For the financial year ending 2014, the median equivalised net income before housing costs (BHC) for the UK was £453 per week with the low income threshold at £272 per week. Therefore a household with a weekly income of less than £272 (BHC) is classed as a household in poverty.

In the financial year ending 2014, the estimated percentage of households in poverty BHC for middle layer super output areas (MSOAs) ranged from 4.9% (within the Westminster local authority district) to 53.6% (within the Bradford local authority district). The median percentage of households in poverty BHC in England and Wales overall was 15.6%, with over three-quarters of small areas in England and Wales having less than 20% of households in poverty BHC.

Figure 1 shows that the 9.8% to 14.6% poverty band contained the largest number of MSOAs, followed quite closely by the 14.7% to 19.4% band. It also shows that there are some areas with particularly high levels of household poverty, but a larger number of areas fall within the lower poverty bands.

The region that contains MSOAs with the most variable percentage of households in poverty (based on the interquartile range) was Yorkshire and The Humber. Figure 2 shows the percentage of households in poverty BHC for MSOAs in this region. This region also contained the MSOA with the largest proportion of households in poverty in the whole of England and Wales, at 53.6%.

The South East region had the least variability in the percentage of households in poverty BHC (based on the interquartile range). The map for percentage of households in poverty by MSOA for the South East is shown in Figure 3. This has a similar pattern to the estimates for the financial year ending 2012. The South East also had the lowest median percentage of households in poverty at 13.2%, although London was very similar with 13.3%. Wales had the highest median at 19.9%.

MSOA level estimates allow the exploration of differences in poverty levels within local authority districts (LADs) to better understand inequality at the local level (City of London and Isles of Scilly LADs are excluded from the analysis of MSOA differences within LADs as they each comprise one MSOA).

The distribution of the percentage of households in poverty (BHC) varies across LADs within regions. This variation is highlighted by looking at the proportion of MSOAs within LADs that fall in:

  • the 20% with the overall highest poverty in England and Wales (highest quintile)

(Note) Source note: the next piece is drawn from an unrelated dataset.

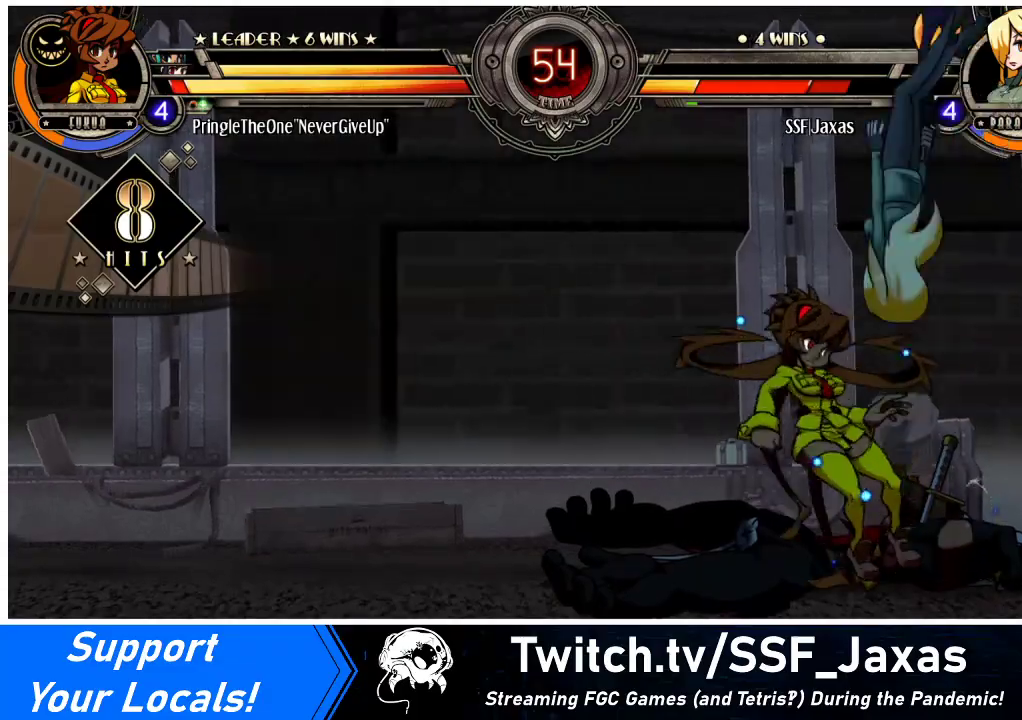
{"buttons": ["DPAD_RIGHT"], "events": [[200, "DPAD_LEFT", "up"], [200, "DPAD_RIGHT", "down"], [433, "DPAD_DOWN", "up"]]}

  • the 20% with the overall lowest poverty in England and Wales (lowest quintile)

In London, all of the MSOAs in Richmond upon Thames fall within the lowest quintile of poverty for England and Wales. Conversely, over 80% of the MSOAs in Newham fall in the 20% of MSOAs with the most poverty (highest quintile). The South East is the only other region where there are LADs with all MSOAs in the lowest poverty quintile for England and Wales (Epsom and Ewell, Spelthorne, Surrey Heath). Thanet was the only LAD with more than half of MSOAs within the highest quintile in the South East in the financial year ending 2014.

Blaenau Gwent in Wales was the only LAD with all MSOAs in the highest quintile for England and Wales, with all 9 MSOAs falling here. In the majority of LADs in Wales, there were no MSOAs that fell in the lowest poverty quintile. Bridgend had the highest proportion with 3 of its 19 MSOAs in the lowest quintile.

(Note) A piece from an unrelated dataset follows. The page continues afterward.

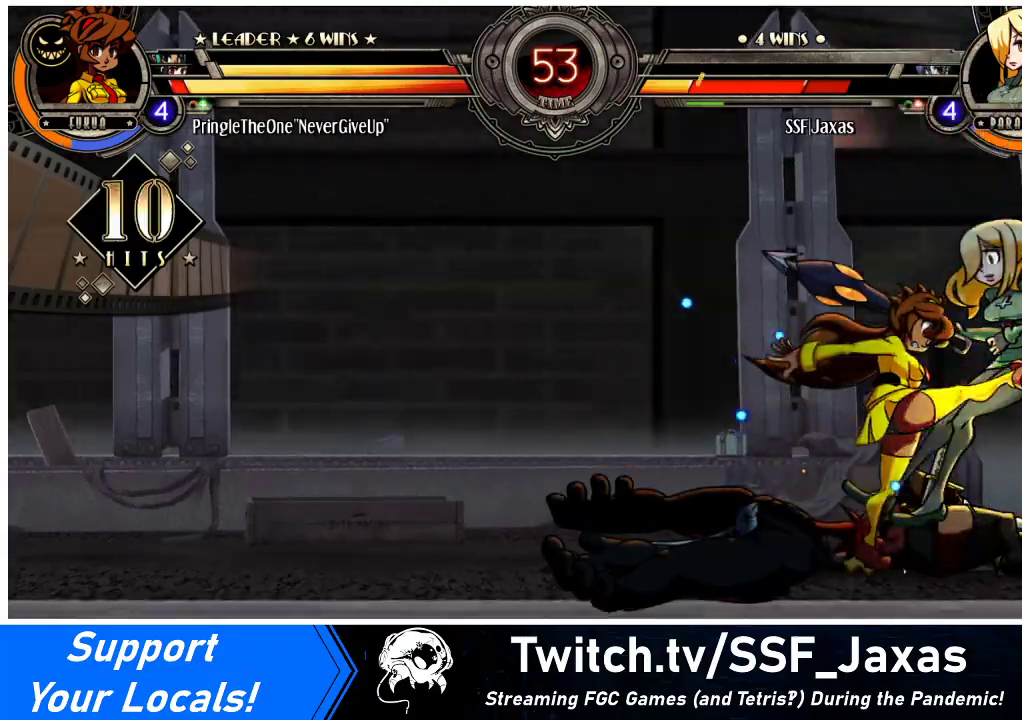
{"buttons": ["DPAD_RIGHT"], "events": [[100, "DPAD_DOWN", "down"], [233, "DPAD_DOWN", "up"]]}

The estimates for MSOAs within a LAD can be described as significantly different if the confidence intervals for the estimates do not overlap. This provides an illustration of how these estimates can be used to identify areas of relative high household poverty within a LAD.

The MSOA with the highest poverty can be isolated to examine the proportion of the remaining MSOAs that are significantly different from it. The LAD with the highest such proportion was Calderdale in Yorkshire. Figure 4 shows the estimated percentage of households in poverty (with 95% confidence intervals) for the 27 MSOAs in the Calderdale LAD. In this case, all of the other 26 MSOAs had a significantly lower percentage of households in poverty than that of the highest.

Other LADs containing a similarly high proportion of MSOAs with lower poverty (BHC) compared with the highest ranked MSOA were North Lincolnshire (22 out of 23), Stockport (40 out of 42) and Wigan (38 out of 40). However, there are many LADs that do not show this pattern.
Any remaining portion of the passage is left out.